Amerikan Basını
Çeviri: Hilal Öztaş
Haiti yerle bir oldu. Amerikalı gazeteciler olay yerinden bize yıkım görüntülerini geçiyorlar. Bizler endişeleniyoruz, bağışta bulunuyoruz, fakirliğin resminin korkunçluğuyla kafalarımızı sallıyoruz.
Enkaz yığınlarının arasından çıplak bir ayak fırlıyor. “Beş saattir kazıyorlar” diyor Anderson Cooper. Mikrofonunu molozların içine sokuyor. Aman Tanrım, o hayatta. Onun çığlığını duyabiliyoruz! “Onlar bir tek bu buldozer kepçesine sahipler.”
Ancak bu donmuş resimde yanlış giden bir şeyler var: Canlı yayında bir grup adamın elleriyle ve sadece bir buldozer kepçesiyle, bir binanın enkazına kısılmış 15 yaşındaki kızı kurtarmak için umutsuzca kazmalarını rahat içinde izlemek. Onu zamanında çıkarabilecekler mi? Cooper bir an için Uzay Yolu film serilerinden birindeymişiz gibi hissettiriyor: “Biz ana gemide fazladan birçok buldozere sahibiz; ama önemli olan, Haitililerin hayatta kalanları kendi imkanlarıyla kurtarmaları. Çünkü biz kültürel müdahalesizlik politikasını gözetmeye mecburuz.”
USA Today gazetesinde “Faith and Reason” adlı köşesinde Cathy Lynn Grossman, Cooper’ın CNN kanalındaki üç dakika kırk saniyelik görüntülü haberini etik bağlamında inceledi. Ve “Gazeteciler meslekleri (yani perişan halde olanların görüntü ve sözlerini, yardım edebilecek kaynakların sahiplerine ulaştırmak) ile felaketin acil talepleri arasındaki dengeyi nasıl da kuruyorlar!” diye hayret etti: “Eğer biz gazeteciler teçhizatımızı, kameralarımızı ve mikrofonlarımızı bırakırsak ve teker teker hayatta kalanlar için kazmaya başlarsak, yüz binlerce insana yardım edebilecek kişilere kim haber ulaştıracak?”

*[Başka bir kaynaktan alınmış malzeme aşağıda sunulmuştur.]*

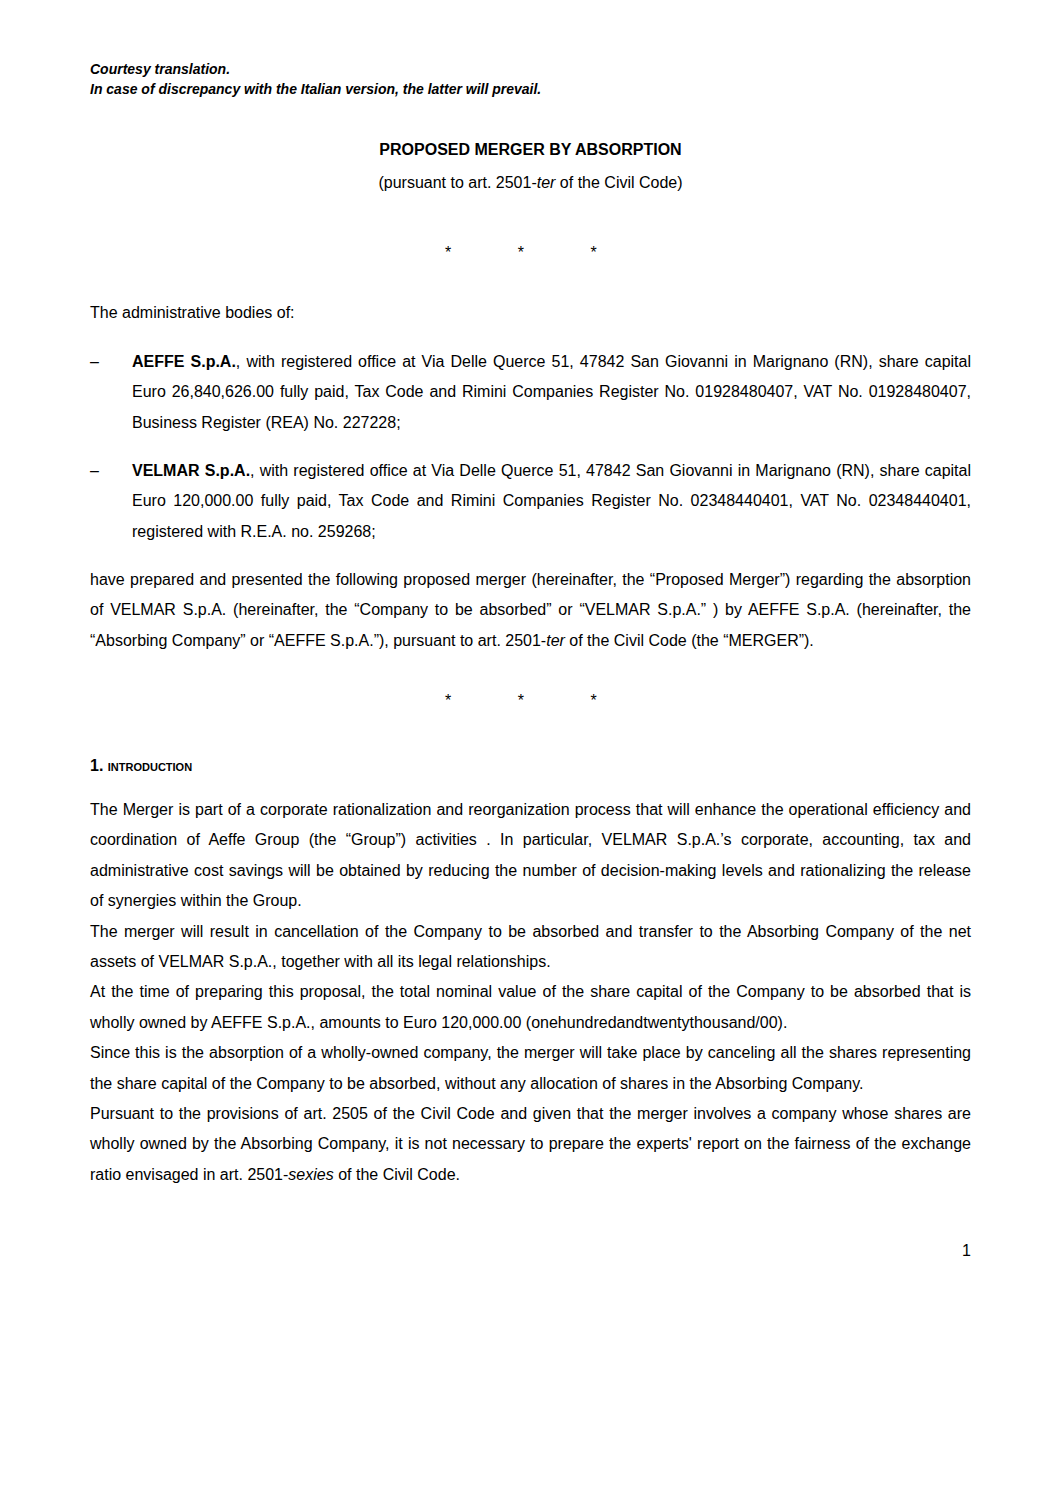Courtesy translation.
In case of discrepancy with the Italian version, the latter will prevail.
Proposed Merger by Absorption
(pursuant to art. 2501-ter of the Civil Code)
* * *
The administrative bodies of:
AEFFE S.p.A., with registered office at Via Delle Querce 51, 47842 San Giovanni in Marignano (RN), share capital Euro 26,840,626.00 fully paid, Tax Code and Rimini Companies Register No. 01928480407, VAT No. 01928480407, Business Register (REA) No. 227228;
VELMAR S.p.A., with registered office at Via Delle Querce 51, 47842 San Giovanni in Marignano (RN), share capital Euro 120,000.00 fully paid, Tax Code and Rimini Companies Register No. 02348440401, VAT No. 02348440401, registered with R.E.A. no. 259268;
have prepared and presented the following proposed merger (hereinafter, the “Proposed Merger”) regarding the absorption of VELMAR S.p.A. (hereinafter, the “Company to be absorbed” or “VELMAR S.p.A.” ) by AEFFE S.p.A. (hereinafter, the “Absorbing Company” or “AEFFE S.p.A.”), pursuant to art. 2501-ter of the Civil Code (the “MERGER”).
* * *
1. Introduction
The Merger is part of a corporate rationalization and reorganization process that will enhance the operational efficiency and coordination of Aeffe Group (the “Group”) activities . In particular, VELMAR S.p.A.’s corporate, accounting, tax and administrative cost savings will be obtained by reducing the number of decision-making levels and rationalizing the release of synergies within the Group.
The merger will result in cancellation of the Company to be absorbed and transfer to the Absorbing Company of the net assets of VELMAR S.p.A., together with all its legal relationships.
At the time of preparing this proposal, the total nominal value of the share capital of the Company to be absorbed that is wholly owned by AEFFE S.p.A., amounts to Euro 120,000.00 (onehundredandtwentythousand/00).
Since this is the absorption of a wholly-owned company, the merger will take place by canceling all the shares representing the share capital of the Company to be absorbed, without any allocation of shares in the Absorbing Company.
Pursuant to the provisions of art. 2505 of the Civil Code and given that the merger involves a company whose shares are wholly owned by the Absorbing Company, it is not necessary to prepare the experts' report on the fairness of the exchange ratio envisaged in art. 2501-sexies of the Civil Code.
1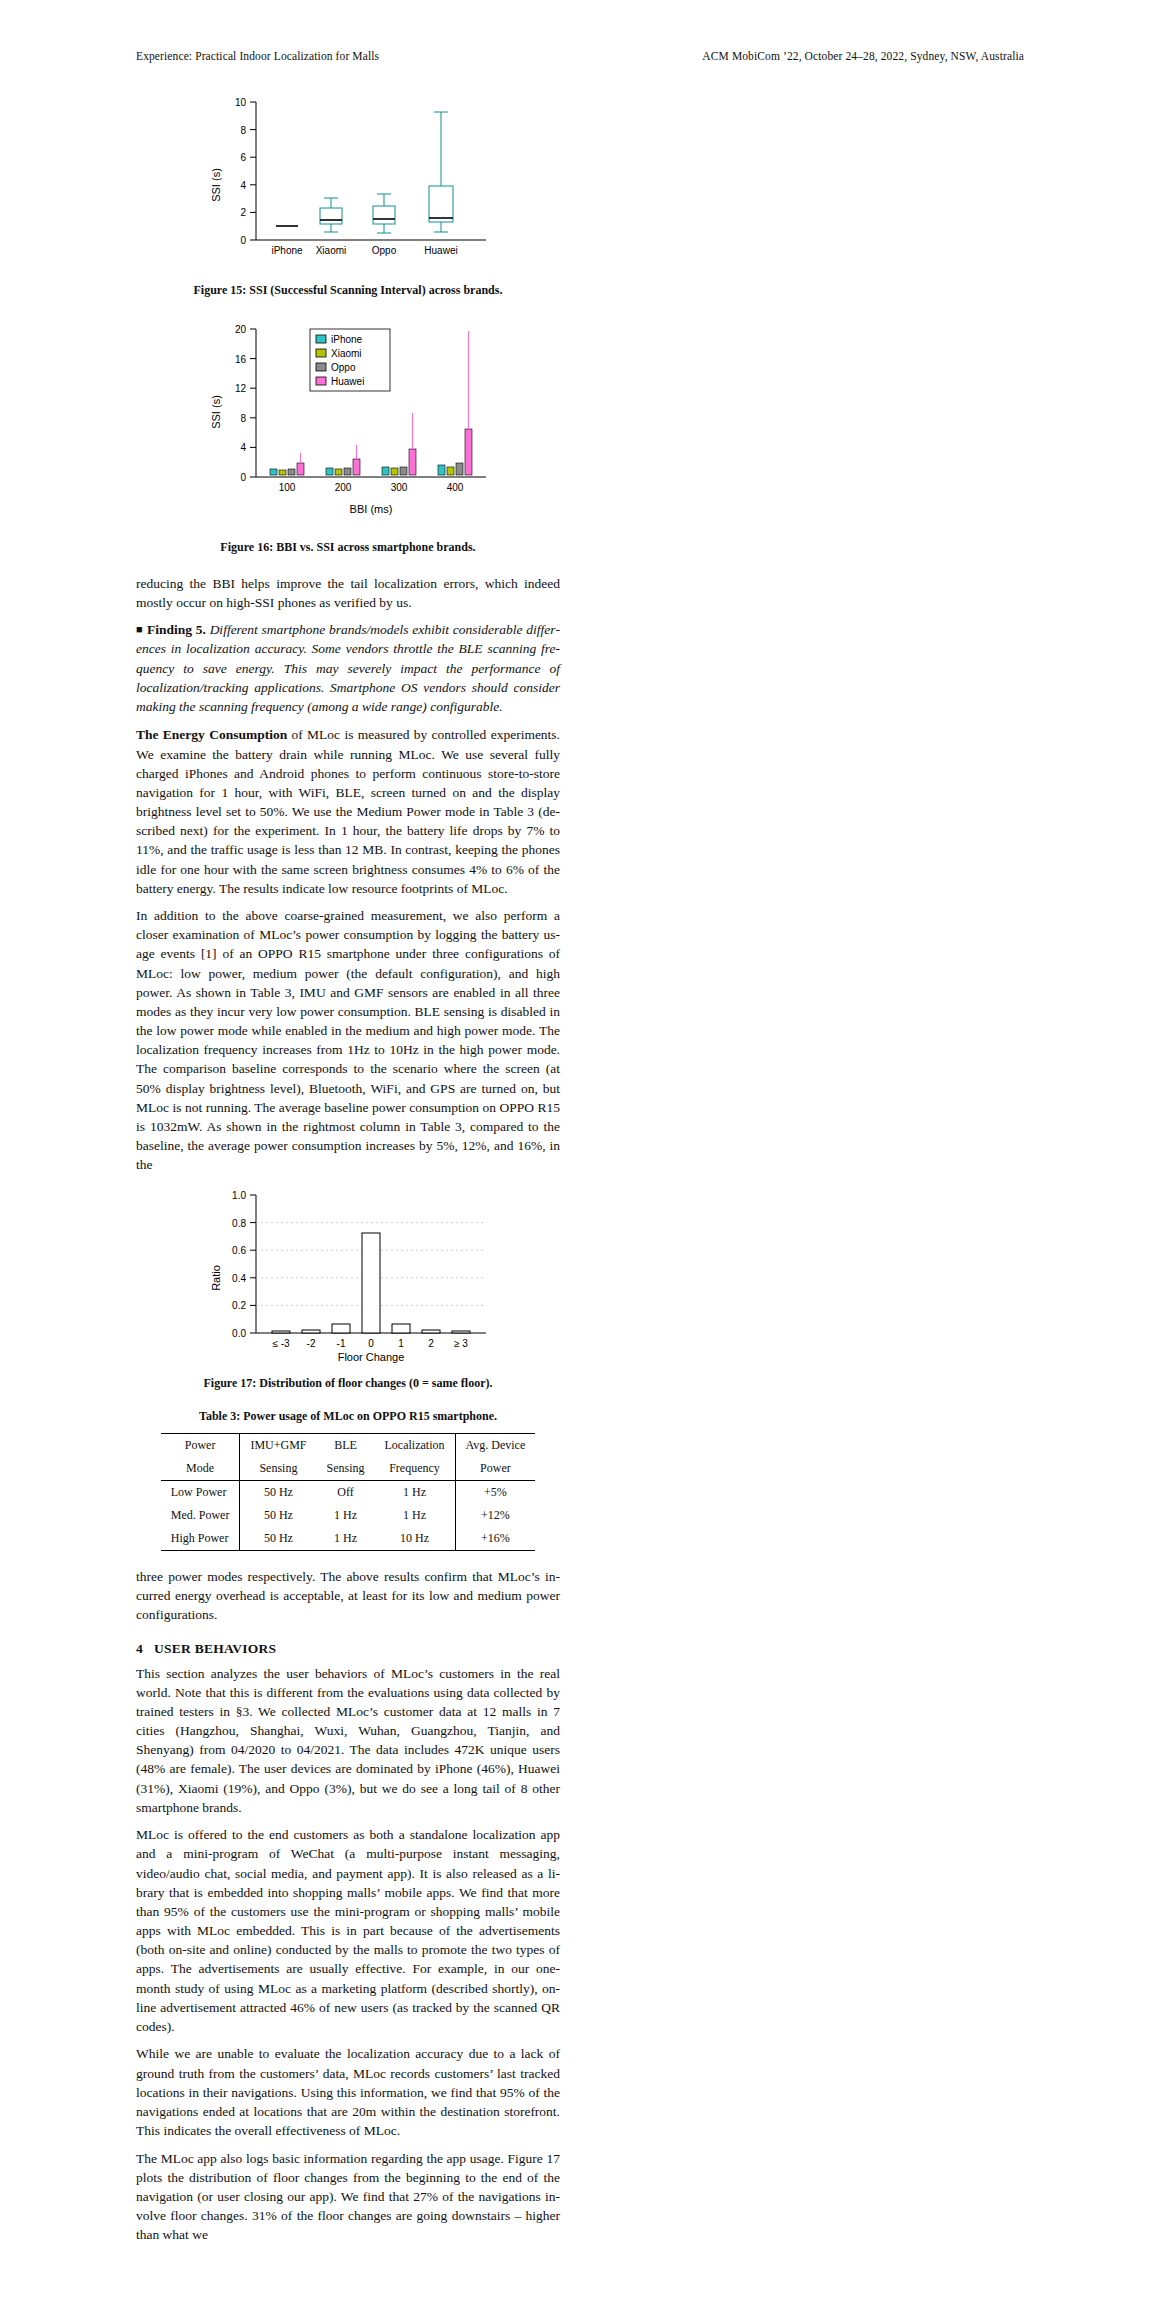Experience: Practical Indoor Localization for Malls
ACM MobiCom ’22, October 24–28, 2022, Sydney, NSW, Australia
0 2 4 6 8 10 SSI (s) iPhone Xiaomi Oppo Huawei
Figure 15: SSI (Successful Scanning Interval) across brands.
0 4 8 12 16 20 SSI (s) BBI (ms) iPhone Xiaomi Oppo Huawei 100 200 300 400
Figure 16: BBI vs. SSI across smartphone brands.
reducing the BBI helps improve the tail localization errors, which indeed mostly occur on high-SSI phones as verified by us.
■Finding 5. Different smartphone brands/models exhibit considerable differences in localization accuracy. Some vendors throttle the BLE scanning frequency to save energy. This may severely impact the performance of localization/tracking applications. Smartphone OS vendors should consider making the scanning frequency (among a wide range) configurable.
The Energy Consumption of MLoc is measured by controlled experiments. We examine the battery drain while running MLoc. We use several fully charged iPhones and Android phones to perform continuous store-to-store navigation for 1 hour, with WiFi, BLE, screen turned on and the display brightness level set to 50%. We use the Medium Power mode in Table 3 (described next) for the experiment. In 1 hour, the battery life drops by 7% to 11%, and the traffic usage is less than 12 MB. In contrast, keeping the phones idle for one hour with the same screen brightness consumes 4% to 6% of the battery energy. The results indicate low resource footprints of MLoc.
In addition to the above coarse-grained measurement, we also perform a closer examination of MLoc’s power consumption by logging the battery usage events [1] of an OPPO R15 smartphone under three configurations of MLoc: low power, medium power (the default configuration), and high power. As shown in Table 3, IMU and GMF sensors are enabled in all three modes as they incur very low power consumption. BLE sensing is disabled in the low power mode while enabled in the medium and high power mode. The localization frequency increases from 1Hz to 10Hz in the high power mode. The comparison baseline corresponds to the scenario where the screen (at 50% display brightness level), Bluetooth, WiFi, and GPS are turned on, but MLoc is not running. The average baseline power consumption on OPPO R15 is 1032mW. As shown in the rightmost column in Table 3, compared to the baseline, the average power consumption increases by 5%, 12%, and 16%, in the
0.0 0.2 0.4 0.6 0.8 1.0 Ratio Floor Change ≤ -3 -2 -1 0 1 2 ≥ 3
Figure 17: Distribution of floor changes (0 = same floor).
Table 3: Power usage of MLoc on OPPO R15 smartphone.
| Power | IMU+GMF | BLE | Localization | Avg. Device |
| --- | --- | --- | --- | --- |
| Mode | Sensing | Sensing | Frequency | Power |
| Low Power | 50 Hz | Off | 1 Hz | +5% |
| Med. Power | 50 Hz | 1 Hz | 1 Hz | +12% |
| High Power | 50 Hz | 1 Hz | 10 Hz | +16% |
three power modes respectively. The above results confirm that MLoc’s incurred energy overhead is acceptable, at least for its low and medium power configurations.
4 USER BEHAVIORS
This section analyzes the user behaviors of MLoc’s customers in the real world. Note that this is different from the evaluations using data collected by trained testers in §3. We collected MLoc’s customer data at 12 malls in 7 cities (Hangzhou, Shanghai, Wuxi, Wuhan, Guangzhou, Tianjin, and Shenyang) from 04/2020 to 04/2021. The data includes 472K unique users (48% are female). The user devices are dominated by iPhone (46%), Huawei (31%), Xiaomi (19%), and Oppo (3%), but we do see a long tail of 8 other smartphone brands.
MLoc is offered to the end customers as both a standalone localization app and a mini-program of WeChat (a multi-purpose instant messaging, video/audio chat, social media, and payment app). It is also released as a library that is embedded into shopping malls’ mobile apps. We find that more than 95% of the customers use the mini-program or shopping malls’ mobile apps with MLoc embedded. This is in part because of the advertisements (both on-site and online) conducted by the malls to promote the two types of apps. The advertisements are usually effective. For example, in our one-month study of using MLoc as a marketing platform (described shortly), online advertisement attracted 46% of new users (as tracked by the scanned QR codes).
While we are unable to evaluate the localization accuracy due to a lack of ground truth from the customers’ data, MLoc records customers’ last tracked locations in their navigations. Using this information, we find that 95% of the navigations ended at locations that are 20m within the destination storefront. This indicates the overall effectiveness of MLoc.
The MLoc app also logs basic information regarding the app usage. Figure 17 plots the distribution of floor changes from the beginning to the end of the navigation (or user closing our app). We find that 27% of the navigations involve floor changes. 31% of the floor changes are going downstairs – higher than what we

Grossman’ın ne demek istediğini anlıyorum ve aslında sadece görevini yapan Cooper’ı da eleştirmiyorum. Zaten görüntülerdeki kız da görünüşe bakılırsa yaralanmadan kurtarıldı. Haberi izlediğim anda -molozdaki mikrofon ve umutsuz kurtarma çalışmalarına bizim canlı tanıklığımız nedeniyle- oluşan küfür etme isteğimin, bu mesleğin etiğiyle ya da genel olarak etikle hiçbir alakası yok. Bu, Cooper ve pek çok meslektaşının hizmet ettiği, ödün verilmiş değerler sistemiyle ilgili bir mesele: Fakirlikle, özellikle de Haiti’nin fakirliğiyle olan ilişkimizin ahlaki yapısı meselesi.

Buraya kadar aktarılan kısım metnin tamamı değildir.